**WHAT THIS TASK INVOLVES:**
Locate every line of the data that contains the string "Homicide" and copy each one. Matching is case-sensitive.

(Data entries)
•••
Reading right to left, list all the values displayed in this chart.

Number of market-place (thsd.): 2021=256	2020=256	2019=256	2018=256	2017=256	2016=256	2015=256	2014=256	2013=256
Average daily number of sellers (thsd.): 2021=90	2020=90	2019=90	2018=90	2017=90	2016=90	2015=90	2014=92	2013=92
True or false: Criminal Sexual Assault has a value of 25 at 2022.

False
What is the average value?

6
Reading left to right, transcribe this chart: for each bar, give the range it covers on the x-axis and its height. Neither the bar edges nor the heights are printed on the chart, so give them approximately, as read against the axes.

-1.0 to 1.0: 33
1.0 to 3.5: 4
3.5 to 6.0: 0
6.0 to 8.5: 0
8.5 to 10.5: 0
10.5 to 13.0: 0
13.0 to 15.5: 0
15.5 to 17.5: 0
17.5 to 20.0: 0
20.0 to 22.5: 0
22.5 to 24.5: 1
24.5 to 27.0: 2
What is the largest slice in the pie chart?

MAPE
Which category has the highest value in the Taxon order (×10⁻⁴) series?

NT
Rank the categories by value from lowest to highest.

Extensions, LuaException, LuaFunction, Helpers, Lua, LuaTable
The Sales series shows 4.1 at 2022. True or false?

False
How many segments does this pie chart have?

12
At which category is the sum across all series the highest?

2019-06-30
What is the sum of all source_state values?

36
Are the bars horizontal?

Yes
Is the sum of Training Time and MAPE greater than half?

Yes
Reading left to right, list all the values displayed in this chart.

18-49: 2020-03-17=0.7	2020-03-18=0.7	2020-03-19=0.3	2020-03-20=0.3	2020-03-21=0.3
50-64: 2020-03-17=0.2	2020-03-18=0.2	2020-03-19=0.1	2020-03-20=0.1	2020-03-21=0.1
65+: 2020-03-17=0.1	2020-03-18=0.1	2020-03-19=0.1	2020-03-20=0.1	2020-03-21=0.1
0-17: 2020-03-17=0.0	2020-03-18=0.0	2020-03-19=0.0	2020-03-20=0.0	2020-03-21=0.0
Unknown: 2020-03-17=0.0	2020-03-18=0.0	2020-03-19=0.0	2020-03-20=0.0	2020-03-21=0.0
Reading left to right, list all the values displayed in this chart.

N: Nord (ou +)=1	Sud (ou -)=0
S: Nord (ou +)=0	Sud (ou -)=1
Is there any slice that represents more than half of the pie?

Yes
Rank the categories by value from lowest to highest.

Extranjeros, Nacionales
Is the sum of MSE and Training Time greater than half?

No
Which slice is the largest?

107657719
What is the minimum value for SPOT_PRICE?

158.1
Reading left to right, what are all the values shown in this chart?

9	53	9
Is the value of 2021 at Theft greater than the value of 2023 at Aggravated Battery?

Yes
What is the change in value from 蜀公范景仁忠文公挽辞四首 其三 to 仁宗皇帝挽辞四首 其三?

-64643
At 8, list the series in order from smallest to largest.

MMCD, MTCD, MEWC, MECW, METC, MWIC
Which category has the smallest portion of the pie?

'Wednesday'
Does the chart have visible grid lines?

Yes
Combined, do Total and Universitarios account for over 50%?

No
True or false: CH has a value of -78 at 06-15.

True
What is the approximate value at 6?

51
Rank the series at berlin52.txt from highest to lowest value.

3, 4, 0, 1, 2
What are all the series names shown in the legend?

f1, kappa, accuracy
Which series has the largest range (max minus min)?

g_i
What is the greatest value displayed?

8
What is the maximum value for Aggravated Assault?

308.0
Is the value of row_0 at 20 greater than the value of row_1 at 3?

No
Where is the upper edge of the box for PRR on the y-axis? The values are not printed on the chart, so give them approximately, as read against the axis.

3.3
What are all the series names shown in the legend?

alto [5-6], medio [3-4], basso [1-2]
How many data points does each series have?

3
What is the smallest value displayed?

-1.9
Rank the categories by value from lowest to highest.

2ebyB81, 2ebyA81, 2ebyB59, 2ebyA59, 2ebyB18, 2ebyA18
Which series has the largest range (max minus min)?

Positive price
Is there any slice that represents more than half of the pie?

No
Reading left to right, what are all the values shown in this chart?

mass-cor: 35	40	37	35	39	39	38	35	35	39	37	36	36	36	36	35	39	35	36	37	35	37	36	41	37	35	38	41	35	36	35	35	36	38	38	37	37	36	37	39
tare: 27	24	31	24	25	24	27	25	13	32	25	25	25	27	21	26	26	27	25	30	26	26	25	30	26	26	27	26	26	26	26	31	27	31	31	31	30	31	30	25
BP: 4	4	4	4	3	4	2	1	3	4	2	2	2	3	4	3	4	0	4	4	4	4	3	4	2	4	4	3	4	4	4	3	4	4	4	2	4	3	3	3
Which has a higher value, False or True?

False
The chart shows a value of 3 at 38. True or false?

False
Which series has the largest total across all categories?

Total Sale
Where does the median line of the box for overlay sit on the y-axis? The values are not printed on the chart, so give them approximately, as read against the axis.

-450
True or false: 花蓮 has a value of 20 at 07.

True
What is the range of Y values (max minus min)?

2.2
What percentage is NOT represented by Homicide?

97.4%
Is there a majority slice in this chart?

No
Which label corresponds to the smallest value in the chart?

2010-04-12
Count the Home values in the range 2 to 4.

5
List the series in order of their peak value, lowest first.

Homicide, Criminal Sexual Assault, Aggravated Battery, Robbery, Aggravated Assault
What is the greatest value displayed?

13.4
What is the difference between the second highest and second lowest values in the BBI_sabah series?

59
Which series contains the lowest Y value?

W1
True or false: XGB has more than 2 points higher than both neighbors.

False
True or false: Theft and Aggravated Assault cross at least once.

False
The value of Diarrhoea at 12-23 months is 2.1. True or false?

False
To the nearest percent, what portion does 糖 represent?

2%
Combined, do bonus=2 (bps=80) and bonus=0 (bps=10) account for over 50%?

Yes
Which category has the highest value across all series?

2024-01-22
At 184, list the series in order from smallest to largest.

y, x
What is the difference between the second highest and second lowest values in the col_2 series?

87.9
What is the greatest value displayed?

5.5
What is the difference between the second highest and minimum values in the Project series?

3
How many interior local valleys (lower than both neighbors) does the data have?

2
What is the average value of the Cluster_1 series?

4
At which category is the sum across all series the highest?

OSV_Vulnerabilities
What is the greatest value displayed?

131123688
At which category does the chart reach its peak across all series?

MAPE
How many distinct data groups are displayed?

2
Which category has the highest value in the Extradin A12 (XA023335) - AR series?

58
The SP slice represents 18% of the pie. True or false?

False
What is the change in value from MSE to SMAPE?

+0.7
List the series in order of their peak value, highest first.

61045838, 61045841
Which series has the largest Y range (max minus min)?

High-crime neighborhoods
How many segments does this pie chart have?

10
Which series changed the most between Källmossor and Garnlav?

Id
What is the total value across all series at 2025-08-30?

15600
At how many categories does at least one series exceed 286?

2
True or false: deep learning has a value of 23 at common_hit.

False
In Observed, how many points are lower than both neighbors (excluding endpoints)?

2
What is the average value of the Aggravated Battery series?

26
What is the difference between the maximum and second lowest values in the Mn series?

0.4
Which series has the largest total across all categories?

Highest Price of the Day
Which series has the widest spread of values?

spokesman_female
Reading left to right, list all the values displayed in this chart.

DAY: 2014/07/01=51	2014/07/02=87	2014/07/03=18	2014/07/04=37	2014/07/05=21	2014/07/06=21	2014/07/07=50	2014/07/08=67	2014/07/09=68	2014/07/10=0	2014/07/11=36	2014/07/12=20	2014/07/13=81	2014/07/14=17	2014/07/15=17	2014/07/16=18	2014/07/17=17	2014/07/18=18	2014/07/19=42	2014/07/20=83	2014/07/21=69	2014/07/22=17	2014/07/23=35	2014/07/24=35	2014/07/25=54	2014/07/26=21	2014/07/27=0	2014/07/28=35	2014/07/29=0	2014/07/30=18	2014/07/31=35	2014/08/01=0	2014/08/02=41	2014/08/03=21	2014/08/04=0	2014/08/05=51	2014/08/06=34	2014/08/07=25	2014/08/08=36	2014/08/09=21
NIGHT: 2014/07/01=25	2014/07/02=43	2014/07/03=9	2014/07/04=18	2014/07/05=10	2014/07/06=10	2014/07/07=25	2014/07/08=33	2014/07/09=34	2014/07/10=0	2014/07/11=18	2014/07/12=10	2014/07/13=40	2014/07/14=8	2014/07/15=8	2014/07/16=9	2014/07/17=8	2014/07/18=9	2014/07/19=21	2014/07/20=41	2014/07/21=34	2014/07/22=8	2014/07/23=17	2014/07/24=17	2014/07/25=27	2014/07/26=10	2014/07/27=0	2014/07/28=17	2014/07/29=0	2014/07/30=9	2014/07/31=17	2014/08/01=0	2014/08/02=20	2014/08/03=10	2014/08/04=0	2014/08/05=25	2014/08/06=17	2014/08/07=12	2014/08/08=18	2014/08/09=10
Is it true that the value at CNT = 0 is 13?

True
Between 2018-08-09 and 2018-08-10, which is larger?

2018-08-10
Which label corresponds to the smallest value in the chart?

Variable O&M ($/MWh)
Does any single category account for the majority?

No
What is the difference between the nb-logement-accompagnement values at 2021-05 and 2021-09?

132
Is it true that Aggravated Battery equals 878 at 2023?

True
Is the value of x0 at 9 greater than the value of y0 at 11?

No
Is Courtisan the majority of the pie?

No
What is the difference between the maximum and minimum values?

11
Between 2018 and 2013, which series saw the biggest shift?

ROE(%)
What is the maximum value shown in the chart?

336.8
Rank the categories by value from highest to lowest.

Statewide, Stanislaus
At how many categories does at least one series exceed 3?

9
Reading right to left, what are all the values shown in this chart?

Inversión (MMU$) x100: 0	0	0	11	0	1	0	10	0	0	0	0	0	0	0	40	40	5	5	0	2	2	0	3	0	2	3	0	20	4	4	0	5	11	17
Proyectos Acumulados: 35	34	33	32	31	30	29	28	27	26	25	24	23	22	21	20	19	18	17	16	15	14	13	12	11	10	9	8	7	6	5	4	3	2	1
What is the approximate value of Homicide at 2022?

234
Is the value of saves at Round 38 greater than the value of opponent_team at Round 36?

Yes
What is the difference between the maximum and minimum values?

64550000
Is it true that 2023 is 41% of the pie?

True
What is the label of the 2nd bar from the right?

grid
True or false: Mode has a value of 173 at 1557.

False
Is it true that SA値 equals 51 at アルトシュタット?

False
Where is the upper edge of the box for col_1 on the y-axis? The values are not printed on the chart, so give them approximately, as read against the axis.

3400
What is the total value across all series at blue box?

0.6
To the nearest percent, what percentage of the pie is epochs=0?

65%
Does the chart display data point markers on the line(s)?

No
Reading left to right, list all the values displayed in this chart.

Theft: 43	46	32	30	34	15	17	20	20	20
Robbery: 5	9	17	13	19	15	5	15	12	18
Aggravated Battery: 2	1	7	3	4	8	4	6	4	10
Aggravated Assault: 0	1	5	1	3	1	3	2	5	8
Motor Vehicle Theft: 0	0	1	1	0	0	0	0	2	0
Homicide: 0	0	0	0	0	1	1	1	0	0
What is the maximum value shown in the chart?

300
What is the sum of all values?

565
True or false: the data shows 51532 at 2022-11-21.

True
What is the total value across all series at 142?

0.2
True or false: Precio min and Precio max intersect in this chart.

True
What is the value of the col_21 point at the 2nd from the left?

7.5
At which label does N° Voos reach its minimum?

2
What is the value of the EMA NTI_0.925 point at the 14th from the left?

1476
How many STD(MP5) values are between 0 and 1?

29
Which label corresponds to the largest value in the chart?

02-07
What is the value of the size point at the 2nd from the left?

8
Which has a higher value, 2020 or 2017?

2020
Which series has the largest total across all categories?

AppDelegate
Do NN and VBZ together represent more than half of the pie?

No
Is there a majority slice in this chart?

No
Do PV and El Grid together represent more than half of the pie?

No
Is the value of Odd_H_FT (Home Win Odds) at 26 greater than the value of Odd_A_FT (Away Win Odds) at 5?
•••
**EXERCISE RESPONSE:**
What percentage is NOT represented by Homicide?
Homicide, Criminal Sexual Assault, Aggravated Battery, Robbery, Aggravated Assault
What is the approximate value of Homicide at 2022?
Homicide: 0	0	0	0	0	1	1	1	0	0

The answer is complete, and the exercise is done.